Health care costs for both companies and workers keep going higher, with no end in sight.
A national survey released Wednesday reported that premiums for employer health plans for family coverage rose 5 percent this year.
That benefit cost increase, as in previous years, rose faster than workers’ wages and inflation, said the 2019 benchmark Kaiser Family Foundation Employer Health Benefits Survey.
On average, workers this year are contributing $6,015 toward the cost of family coverage, with employers paying the rest of the $20,576 cost, the survey found. Since 2009, average family premiums have increased 54% and workers’ contribution have increased 71% — several times more quickly than wages (26%) and inflation (20%).
The average single deductible now stands at $1,655 for workers, higher than last year’s $1,573 average but up sharply from the $826 average of a decade ago, according to the survey of more than 2,000 employers.
“The single biggest issue in health care for most Americans is that their health costs are growing much faster than their wages are,” said Kaiser Family Foundation President and CEO Drew Altman in a statement. “Costs are prohibitive when workers making $25,000 a year have to shell out $7,000 a year just for their share of family premiums.”
Premiums for large employers are expected to rise another 5 percent for 2020, said the National Business Group on Health.
The employer benefit survey results come as open enrollment season begins for many employers for the 2020 plan year.
About 153 million Americans rely on employer-sponsored coverage.
The survey detailed an increased burden on workers at small firms.
More than a quarter (28%) of all covered workers, including nearly half of those at small employers with fewer than 200 employees, are now in plans with a deductible of at least $2,000, almost four times the share who faced such deductibles in 2009. One in eight now face deductibles of at least $3,000.
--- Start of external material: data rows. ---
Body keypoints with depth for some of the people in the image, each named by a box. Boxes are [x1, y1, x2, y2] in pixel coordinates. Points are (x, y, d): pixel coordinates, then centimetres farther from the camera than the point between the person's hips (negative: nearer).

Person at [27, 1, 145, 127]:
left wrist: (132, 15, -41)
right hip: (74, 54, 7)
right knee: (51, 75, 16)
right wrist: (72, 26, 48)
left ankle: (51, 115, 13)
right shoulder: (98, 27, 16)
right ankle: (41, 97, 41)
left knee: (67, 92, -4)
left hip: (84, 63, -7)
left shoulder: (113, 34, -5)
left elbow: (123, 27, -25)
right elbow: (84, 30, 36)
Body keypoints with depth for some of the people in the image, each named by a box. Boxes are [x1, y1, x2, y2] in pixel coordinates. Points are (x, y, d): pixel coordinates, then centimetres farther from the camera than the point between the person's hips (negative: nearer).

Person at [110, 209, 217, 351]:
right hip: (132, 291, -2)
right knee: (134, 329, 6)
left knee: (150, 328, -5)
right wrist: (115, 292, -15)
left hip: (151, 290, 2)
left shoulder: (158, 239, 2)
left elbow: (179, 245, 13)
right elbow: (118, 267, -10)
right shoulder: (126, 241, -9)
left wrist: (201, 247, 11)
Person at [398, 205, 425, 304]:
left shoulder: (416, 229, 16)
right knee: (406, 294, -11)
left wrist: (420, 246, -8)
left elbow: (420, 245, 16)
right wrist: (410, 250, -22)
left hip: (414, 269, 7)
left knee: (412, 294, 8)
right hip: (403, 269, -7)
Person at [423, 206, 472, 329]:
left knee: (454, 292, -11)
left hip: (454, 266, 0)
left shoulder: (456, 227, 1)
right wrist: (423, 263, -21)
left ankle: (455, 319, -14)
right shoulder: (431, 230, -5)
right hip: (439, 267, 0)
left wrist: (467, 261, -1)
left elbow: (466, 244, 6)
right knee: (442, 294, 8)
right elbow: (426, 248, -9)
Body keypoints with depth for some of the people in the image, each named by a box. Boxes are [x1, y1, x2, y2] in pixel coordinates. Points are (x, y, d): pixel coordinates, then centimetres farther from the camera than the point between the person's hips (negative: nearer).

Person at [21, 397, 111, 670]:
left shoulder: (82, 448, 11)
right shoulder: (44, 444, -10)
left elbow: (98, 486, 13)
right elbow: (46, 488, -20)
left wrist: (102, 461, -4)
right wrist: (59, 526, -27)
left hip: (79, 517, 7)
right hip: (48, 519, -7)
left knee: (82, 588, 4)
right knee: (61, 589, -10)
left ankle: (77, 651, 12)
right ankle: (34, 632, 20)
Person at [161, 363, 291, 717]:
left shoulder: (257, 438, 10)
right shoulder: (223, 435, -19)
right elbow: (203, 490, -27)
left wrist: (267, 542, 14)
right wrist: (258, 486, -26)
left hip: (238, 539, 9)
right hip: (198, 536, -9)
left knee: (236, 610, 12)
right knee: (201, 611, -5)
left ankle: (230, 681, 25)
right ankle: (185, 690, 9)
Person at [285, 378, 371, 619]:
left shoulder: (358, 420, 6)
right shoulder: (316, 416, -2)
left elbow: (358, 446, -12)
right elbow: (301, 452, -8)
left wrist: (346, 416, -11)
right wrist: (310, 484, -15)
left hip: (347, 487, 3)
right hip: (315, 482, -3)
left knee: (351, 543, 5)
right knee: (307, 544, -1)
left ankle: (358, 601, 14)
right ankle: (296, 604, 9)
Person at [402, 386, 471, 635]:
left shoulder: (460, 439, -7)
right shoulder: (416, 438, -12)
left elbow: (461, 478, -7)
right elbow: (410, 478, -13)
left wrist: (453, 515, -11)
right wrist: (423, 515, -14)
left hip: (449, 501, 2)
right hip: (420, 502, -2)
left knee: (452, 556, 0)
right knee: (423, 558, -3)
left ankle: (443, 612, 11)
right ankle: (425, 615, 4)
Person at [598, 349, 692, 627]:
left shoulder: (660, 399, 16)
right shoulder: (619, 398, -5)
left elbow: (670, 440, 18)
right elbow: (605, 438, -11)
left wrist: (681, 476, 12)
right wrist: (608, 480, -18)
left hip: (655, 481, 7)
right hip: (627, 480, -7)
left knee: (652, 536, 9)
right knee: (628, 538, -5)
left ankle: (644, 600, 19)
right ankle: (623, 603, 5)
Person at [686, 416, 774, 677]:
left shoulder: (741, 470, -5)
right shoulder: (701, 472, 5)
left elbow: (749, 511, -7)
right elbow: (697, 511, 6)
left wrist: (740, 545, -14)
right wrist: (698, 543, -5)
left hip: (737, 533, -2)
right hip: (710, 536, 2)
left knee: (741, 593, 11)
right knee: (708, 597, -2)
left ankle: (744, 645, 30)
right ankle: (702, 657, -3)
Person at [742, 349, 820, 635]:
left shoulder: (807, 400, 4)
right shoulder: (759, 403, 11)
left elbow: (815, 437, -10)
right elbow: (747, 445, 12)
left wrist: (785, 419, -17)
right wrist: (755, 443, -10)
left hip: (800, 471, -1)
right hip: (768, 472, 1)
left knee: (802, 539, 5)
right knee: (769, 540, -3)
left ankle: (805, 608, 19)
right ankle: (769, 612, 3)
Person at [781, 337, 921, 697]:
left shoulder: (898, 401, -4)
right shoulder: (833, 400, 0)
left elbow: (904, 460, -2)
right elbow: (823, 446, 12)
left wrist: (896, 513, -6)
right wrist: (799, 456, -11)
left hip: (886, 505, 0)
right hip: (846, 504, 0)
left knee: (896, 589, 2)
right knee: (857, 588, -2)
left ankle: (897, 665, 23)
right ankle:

Among firms offering coverage, employers with many lower-wage workers (earning $25,000 or less a year) offer health benefits to a smaller share of their workforce and require workers to pay a higher share of premiums than other employers.
Among firms that offer health benefits, two-thirds (66%) of workers at lower-wage firms are eligible for health benefits, significantly less than the share (81%) eligible at other firms, the survey reported
Workers covered by lower-wage firms have an annual family contribution of $7,047. Workers at other firms contribute an average of $5,968 annually.
One result, the report’s authors say, is that fewer workers at lower-wage firms take up their employer’s health benefits when offered. The net effect is that one in three (33%) workers at lower-wage firms offering health benefits are covered by their employer’s health benefits, well below the 63% share at other offering firms.
“Employer-sponsored coverage doesn’t come cheap for employers or workers, and many who work at low-wage firms or small business likely find it too costly to cover their families,” said Gary Claxton, a KFF senior vice president, and director of the Health Care Marketplace Project.
Laura Colbert of the consumer advocacy group Georgians for a Healthy Future asked to comment on the survey results, said Wednesday that the combination of rising premiums and growing deductibles “is really troubling for Georgia workers.”
“They are unfairly bearing the brunt of an ever-more-expensive health care system,” Colbert said. “This is especially problematic for lower-wage workers and likely to exacerbate health disparities between low- and high- income Georgians. If Georgia workers are going to find any relief, it is imperative that costs across the health care system are meaningfully addressed by health care providers, insurers and policymakers, with direct input from consumers.”